(Stored items)
==*==

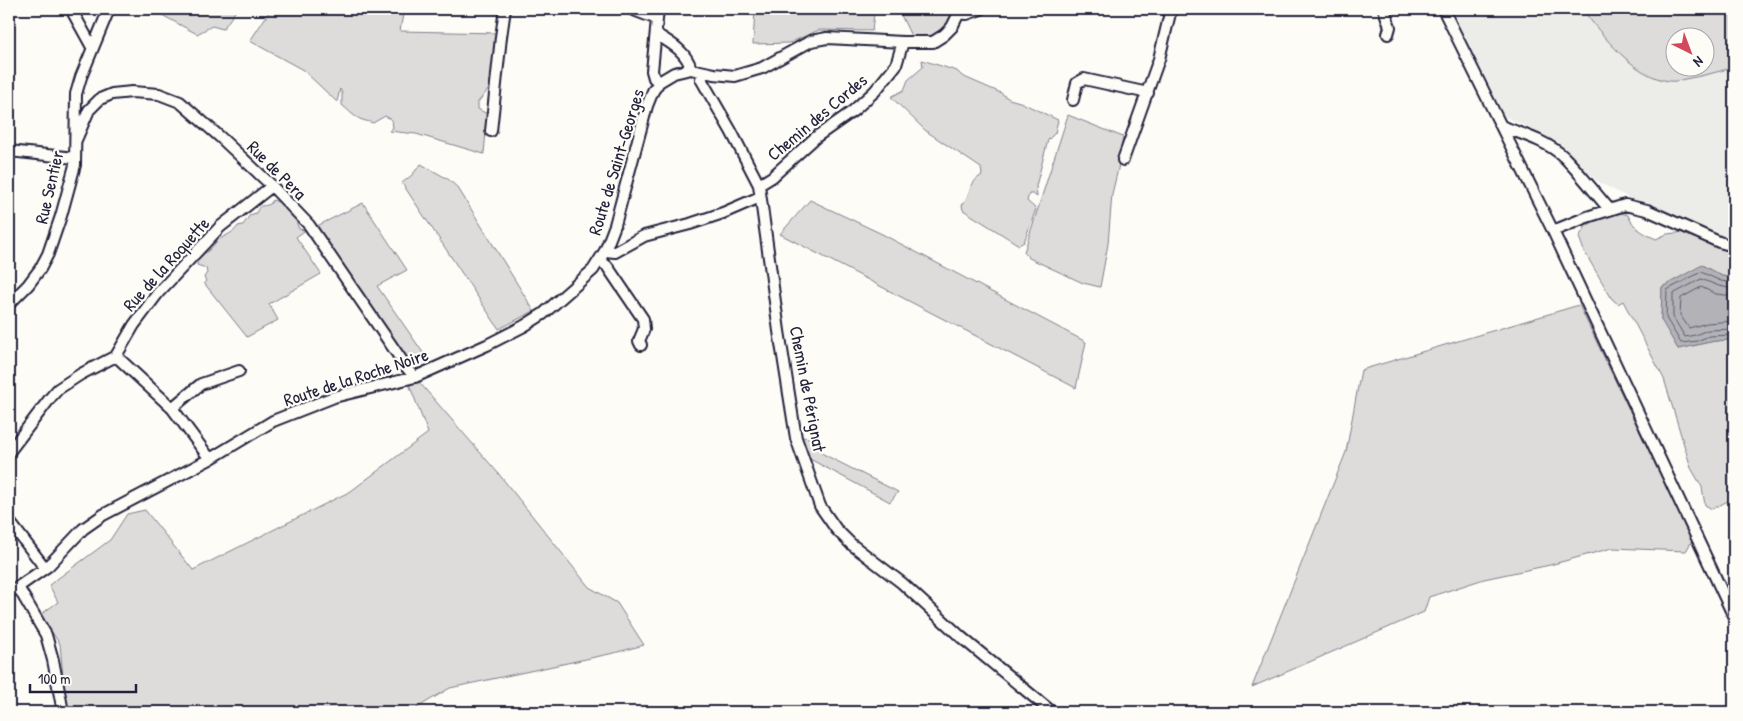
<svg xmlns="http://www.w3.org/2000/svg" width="1743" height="721" viewBox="0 0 1743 721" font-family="'Patrick Hand',sans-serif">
<rect width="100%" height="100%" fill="#fdfcf7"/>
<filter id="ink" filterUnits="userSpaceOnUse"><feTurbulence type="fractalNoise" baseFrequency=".02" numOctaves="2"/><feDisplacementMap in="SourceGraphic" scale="10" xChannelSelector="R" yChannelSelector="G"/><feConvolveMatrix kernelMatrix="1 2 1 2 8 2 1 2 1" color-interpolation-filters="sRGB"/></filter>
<g filter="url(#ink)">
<path fill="#ecece9" d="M1451 9H1582L1595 26 1621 54 1648 75 1714 73 1734 67V240L1631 199 1597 181 1557 142 1504 116Z"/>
<path fill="#dddcdb" stroke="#807f8b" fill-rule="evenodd" d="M151 9H237L223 29 212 26 197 34Z
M271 9H404L400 31 498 33 493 91 488 90 478 102V109L489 115 487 119 484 154 416 134 389 131 393 128 392 120 385 116 373 123C368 121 364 121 360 119 353 116 348 110 342 105V93L340 89 337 102 303 70 250 41Z
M755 9H884L874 13 872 31 819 30 789 43 753 44Z
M898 9H956C945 34 938 37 912 38Z
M1582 9H1734V67C1718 72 1702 76 1685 79 1680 80 1675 82 1670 81 1635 78 1602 35 1582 9ZM1676 38H1706V68H1676Z
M922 60 957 71 962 76 1001 93 1009 99 1020 102 1058 120 1055 133 1048 140 1036 186 1037 197 1033 194H1029L1027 201 1036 209 1024 242 1019 245 963 210 962 205C971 195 968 183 982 175L981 168 926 131 891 97 904 90 908 80 923 67Z
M1068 115 1123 137 1118 169 1112 194 1108 244 1100 287 1083 283 1029 258 1024 252Z
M421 164 448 179 458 188 534 311 499 329 402 183 412 175Z
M273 200 278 202 279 200 297 220 296 221 299 229 304 230 307 229 296 237 321 274 269 304 278 320 247 337 204 283 206 281 204 277 207 273 206 268 197 265C197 255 206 254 211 248 214 245 215 242 219 240 225 235 234 233 238 226L243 225 250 215 256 213C261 202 261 208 270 204Z
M810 200 882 234 1086 342 1076 388 780 234Z
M363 203 407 270 377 286 426 357 419 364 421 370 411 367 406 360 317 226Z
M1621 213 1628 215C1633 228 1643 233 1656 239L1667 234 1685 232 1734 252V278L1722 276 1702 266 1662 287 1661 319 1678 349C1697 346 1716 338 1734 341V498L1712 509 1705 505 1702 487 1691 468 1664 379 1623 301 1618 304 1612 299 1584 251 1579 237 1586 226 1600 218Z
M1579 305 1692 541 1686 551 1612 548 1550 565 1484 579 1429 597 1424 612 1252 687 1346 452 1361 370Z
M419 382 498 473 589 587 617 603 644 645 614 653 450 688 410 712H68L66 709 60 644 40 615 58 602 49 585 110 540 127 514 145 510 193 570 351 491 428 433 409 384Z
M802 437 810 438 813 449H820L823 454 898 492 890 502 808 458Z"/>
<path fill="#b2b2b7" stroke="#787885" d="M1702 265 1722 276 1734 278V341C1716 338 1697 346 1678 349L1661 320 1662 287Z"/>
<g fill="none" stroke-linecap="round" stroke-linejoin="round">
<path stroke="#5c5c6d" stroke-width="1" d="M1734 283 1721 281 1701 272 1667 290 1666 318 1681 343 1697 341 1709 336 1734 335
M1734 289 1719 286 1701 279 1673 294V317L1685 337 1695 335 1708 330 1734 329
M1734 296 1716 294 1701 287 1681 298 1680 315 1689 328 1707 323 1734 321"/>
<defs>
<path id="minor" d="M71 9 92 47
M631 9 657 19
M658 9 652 71 654 78 659 82
M1384 9 1390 27 1388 34
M1443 9 1553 231 1734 617
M959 13 967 14 981 9
M656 34C671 43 687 52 691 69
M705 72 701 79 731 131 759 185 779 331 796 438 820 506 836 529 851 544 902 583 961 637 1052 712
M1073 100 1077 83 1084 79 1148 93
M1501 126C1522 134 1547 141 1564 157 1580 173 1595 193 1610 210
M491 131 501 37 505 9
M76 140 89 110 100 99 112 94 132 92 159 94 180 102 220 137 269 183 309 225 407 368 415 377
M9 151 75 158
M1123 160 1159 59 1171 9
M759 185 772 177 816 137 853 111 875 91 896 65 903 42
M1553 231 1587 217 1625 205 1647 210 1719 242 1734 246
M605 251 615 252 644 236 690 224 723 213 760 197
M600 261 607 266 643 319 644 329 639 341 641 345
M9 304 28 285 40 269 48 254 61 216 75 165 76 94 81 77 109 9
M116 356 172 408 210 459
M172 408 201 384 239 371
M9 452 51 397 58 389 81 374 116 356 134 325 158 293 220 227 272 186
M9 521 45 568
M18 587 46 635 53 660 63 712
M9 591 18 587 48 566 83 529 103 515 210 459 273 421 334 397 415 377 487 345 524 326 543 314 593 270 605 251 615 225 647 106 653 91 659 82 674 73 691 69 714 74 735 76 762 68 811 41 827 38 903 42H933L944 35 952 27 959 13V9"/>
</defs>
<use href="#minor" stroke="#22223b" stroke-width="14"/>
<use href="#minor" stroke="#fdfcf7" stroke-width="10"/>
</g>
</g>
<g text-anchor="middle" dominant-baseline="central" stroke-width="4.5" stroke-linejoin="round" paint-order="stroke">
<g font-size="18" fill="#22223b" stroke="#fdfcf7">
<text transform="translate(817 117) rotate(-40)">Chemin des Cordes</text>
<text transform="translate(616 162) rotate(-73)">Route de Saint-Georges</text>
<text transform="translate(277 170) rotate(45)">Rue de Pera</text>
<text transform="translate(49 187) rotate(-77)">Rue Sentier</text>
<text transform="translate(166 264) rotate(-48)">Rue de la Roquette</text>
<text transform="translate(356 377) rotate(-18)">Route de la Roche Noire</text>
<text transform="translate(808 389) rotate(79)">Chemin de Pérignat</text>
</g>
</g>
<rect width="1743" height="721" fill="none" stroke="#fdfcf7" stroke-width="30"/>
<rect x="15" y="15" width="1713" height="691" fill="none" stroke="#22223b" stroke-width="2" filter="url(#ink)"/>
<g transform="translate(1690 52) rotate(138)"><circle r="24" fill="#fdfcf7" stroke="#a5a5ac"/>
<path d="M0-4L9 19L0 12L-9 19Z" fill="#d1495b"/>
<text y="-8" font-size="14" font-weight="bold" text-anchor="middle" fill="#22223b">N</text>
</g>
<path d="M30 684v8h106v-8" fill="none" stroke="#22223b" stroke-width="2.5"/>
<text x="38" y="684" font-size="15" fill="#22223b" stroke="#fdfcf7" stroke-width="4" paint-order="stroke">100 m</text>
</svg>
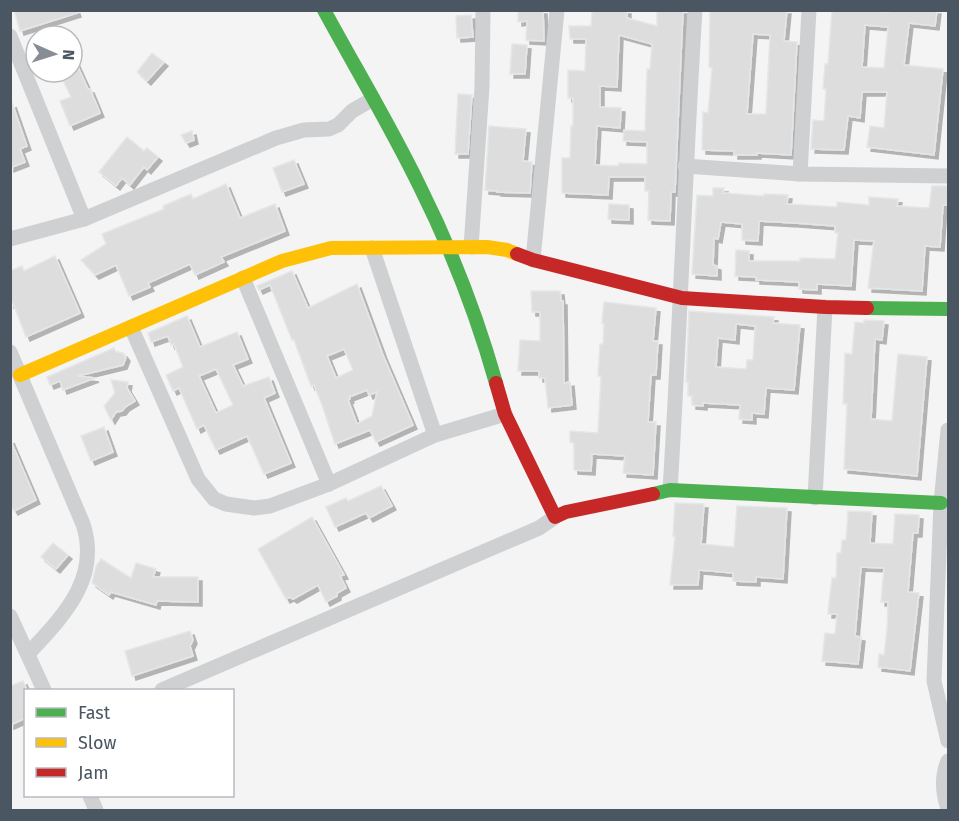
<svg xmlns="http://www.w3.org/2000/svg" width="959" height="821" font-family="'Fira Sans',sans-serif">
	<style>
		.building { fill: #ddddde; stroke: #e5e6e7; stroke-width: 1.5; fill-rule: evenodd; filter: url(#shadow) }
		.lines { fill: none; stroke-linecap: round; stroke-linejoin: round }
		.street { stroke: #ced0d2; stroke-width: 15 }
		.fast { stroke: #4caf50; stroke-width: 14 }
		.slow { stroke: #ffc107; stroke-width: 14 }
		.jam { stroke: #c62828; stroke-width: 14 }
	</style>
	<defs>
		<filter id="shadow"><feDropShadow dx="4" dy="4" stdDeviation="0" flood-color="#0004"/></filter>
	</defs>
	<rect width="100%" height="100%" fill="#f4f4f4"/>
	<g class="building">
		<path d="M14,10H76L77,13L20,31Z"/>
		<path d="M518,10H543L544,41L526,40L527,21L518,22Z"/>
		<path d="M592,10H627V18L657,26V10H683L675,192H671L670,221L648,220L649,191H645V177H609L608,195L562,193V158H570L571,126H573V98H568V70L585,71L586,39H570L569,26H591ZM619,35L652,44L650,69H647L645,131L624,130L623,141L647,142V164L619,163L618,166L595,165L597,126L620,128L621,108L600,107V86L617,87Z"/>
		<path d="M710,10H787L784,41L797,42L791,155L757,153V155H734V151L702,150L703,112L708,113L712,68L709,67ZM753,34L770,35L766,114H747Z"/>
		<path d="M832,10L890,12V10H937L935,26L909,23L904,65L943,69L934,155L867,147L870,126L884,128L887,92H862L860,118L848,116L844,150L811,149L813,120L824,121L826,89H823L825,64H828ZM865,25L888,27L884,68L862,67Z"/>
		<path d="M471,15L473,37L457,38L456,16Z"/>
		<path d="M512,44L527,45L525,74H510Z"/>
		<path d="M152,53L164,62L147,81L137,72Z"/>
		<path d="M72,54L88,89H90L100,113L70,126L60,101L71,97L59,72H72Z"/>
		<path d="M458,94L472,95L468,154H455Z"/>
		<path d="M12,103L27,146L20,149L25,162L10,168Z"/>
		<path d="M489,126L526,129L523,161L532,162L530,193L497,192V191L485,190Z"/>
		<path d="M192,131L194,140L186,143L181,135Z"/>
		<path d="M127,137L144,151L147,148L158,157L147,170L144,167L130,185L122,178L116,186L99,172Z"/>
		<path d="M294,160L304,184L282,192L273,168Z"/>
		<path d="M226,184L240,218L275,204L285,231L221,257L224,262L195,275L190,264L148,283L150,287L129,296L116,265L95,275L81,260L106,244L102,234L164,209L163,206L191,194L193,199Z"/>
		<path d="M932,186H948V205H943L940,247L925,246L922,291L868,288L874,241L854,240L851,286L817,284V290L799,289V282L756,280V277L735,276L736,250L749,251V261H800V258L835,259L838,233H835V226L795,223L759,221L758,241L742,240V224L721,222L718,239L714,238L713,265L717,266V276L692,274L697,195L713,196V188H724L723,193L764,196V194L788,195L787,204L837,207V202L869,205V197L898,199L897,206L929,208Z"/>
		<path d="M609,204L629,205V220L608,219Z"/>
		<path d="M55,256L80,313L26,337L13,303L10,304V271L22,266L24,271Z"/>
		<path d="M292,271L308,308L357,284L383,355L413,425L376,442L370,430L335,444L322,405L314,385L311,386L294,340H292L270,285L259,290L257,286ZM344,349L353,370L336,378L327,356ZM367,390L369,395L377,392L372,416L357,424L348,400L350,399L349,397Z"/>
		<path d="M531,291H560L561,301H563L564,383L570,382L572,405L548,408L545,378H539V371H518L520,340L540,341V312H532Z"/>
		<path d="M604,302L656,308L653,341H658L656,375H651L648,422H656L653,475L623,473L625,456L592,454L591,471L574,470V443L570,442V431L598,433L601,376H598L600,344H603L604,324L602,323Z"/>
		<path d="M689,311L774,317L773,323L800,325L794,390L766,388L764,414L752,413V420L739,419L740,405L703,403V406L692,405V396H688V382H686ZM736,324L755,326L753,360H747L746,369L716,367L718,338L735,340Z"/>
		<path d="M187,316L200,347L237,332L248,359L233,365L243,386L269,377L275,393L264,398L291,463L264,474L247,436L216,450L204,425L197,429L179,388L173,391L166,375L183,367L174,344L171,345L168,336L151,342L148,333ZM216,369L233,405L216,413L199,376Z"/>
		<path d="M864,320L884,321L882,340L875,339L871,419L892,421L898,354L927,357L917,476L844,469L847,404H843L845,353L852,354L855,322L864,323Z"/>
		<path d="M114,348L116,352L123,353L126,357L123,365L78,376L95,378L63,390L60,381L50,385L47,377Z"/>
		<path d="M111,380L128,382L127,388L135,401L125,407L122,411L116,412L111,420L104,406L115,393Z"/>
		<path d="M104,427L113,452L91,461L81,436Z"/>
		<path d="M10,439L36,500L14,511L10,504Z"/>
		<path d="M381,486L392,506L369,518L366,513L335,527L326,507L346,498L348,501Z"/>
		<path d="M675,503L704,504L701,544L734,547L737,506L787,508L783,579L756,577V582L733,581V573L699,570L698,585H670L675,536H673Z"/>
		<path d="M848,511L872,512L870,543L893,544L895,514L919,515L918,533H913L908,592L919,593L910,671L878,667L879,654L884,655L887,630L888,602H881L884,568L861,567L855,636L861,637L858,664L822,661L825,633L835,634L837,614H828L829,602L832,578H836L837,553H841L842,540H846Z"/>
		<path d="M312,517L344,575L340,576L346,588L337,593V596L326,602L318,585L293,599L290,597L286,599L258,549Z"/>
		<path d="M53,543L68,555L56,569L41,557Z"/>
		<path d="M101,559L131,578L136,563L156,569L153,577H198V602L157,601L156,605L111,592L109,595L92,583L96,566Z"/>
		<path d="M190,631L193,640L190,646L193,656L132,676L125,651Z"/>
		<path d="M23,681L26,688V718L10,725V686Z"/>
	</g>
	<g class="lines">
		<g class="street">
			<path d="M10,36L84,219L276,138L304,130L329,129L338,125L352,111L373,99"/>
			<path d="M685,166L800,174L948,176"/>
			<path d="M800,174L809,10"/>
			<path d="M10,239L84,219"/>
			<path d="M471,247L482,87L483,10"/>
			<path d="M372,248L435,435"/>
			<path d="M533,260L557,10"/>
			<path d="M243,278L329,484"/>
			<path d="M131,327L198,479L214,499L226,504L254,508L270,506L329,484L435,435L505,414"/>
			<path d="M10,352L83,524C101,579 63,616 28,654"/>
			<path d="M948,430L941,503L934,681L948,741"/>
			<path d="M670,490C680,330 685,170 695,10"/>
			<path d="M815,498L825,307"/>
			<path d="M10,616L44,690"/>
			<path d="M162,690L539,528L555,517"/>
			<path d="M948,761C941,777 943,794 948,809"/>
			<path d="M90,796L96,810"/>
		</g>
		<g class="fast">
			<path d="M324,10C356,69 391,127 420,187C451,249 477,316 496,383"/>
			<path d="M867,308L948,309"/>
			<path d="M653,494L670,490L941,503"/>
		</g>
		<path class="slow" d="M20,375L282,261L331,248L487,247L507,250L517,254"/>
		<g class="jam">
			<path d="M517,254L533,260L682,298L825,307L867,308"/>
			<path d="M496,383L505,414L555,517L566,512L653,494"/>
		</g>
	</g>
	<rect width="959" height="821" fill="none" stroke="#4a5661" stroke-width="24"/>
	<rect x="24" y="689" width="210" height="108" fill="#ffffff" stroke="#b7bbc0" stroke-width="1.5"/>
	<rect x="36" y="708" width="30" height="9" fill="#4caf50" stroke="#b7bbc0" stroke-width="1.5"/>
	<text x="78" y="719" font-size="18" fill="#4a5661">Fast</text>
	<rect x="36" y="738" width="30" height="9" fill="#ffc107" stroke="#b7bbc0" stroke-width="1.5"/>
	<text x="78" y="749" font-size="18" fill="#4a5661">Slow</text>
	<rect x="36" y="768" width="30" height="9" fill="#c62828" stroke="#b7bbc0" stroke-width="1.5"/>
	<text x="78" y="779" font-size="18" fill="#4a5661">Jam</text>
	<g transform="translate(54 54) rotate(93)"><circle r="28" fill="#ffffff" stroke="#b7bbc0" stroke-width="1.5"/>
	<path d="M0-4.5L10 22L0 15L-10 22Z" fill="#868d94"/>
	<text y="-9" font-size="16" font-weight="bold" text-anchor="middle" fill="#4a5661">N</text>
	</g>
</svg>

==*==

(Requirement): Wherever the word "linecap" turns up in the records above, copy the line that holds it.

(Exercise answer):
<g fill="none" stroke-linecap="round" stroke-linejoin="round">
		.lines { fill: none; stroke-linecap: round; stroke-linejoin: round }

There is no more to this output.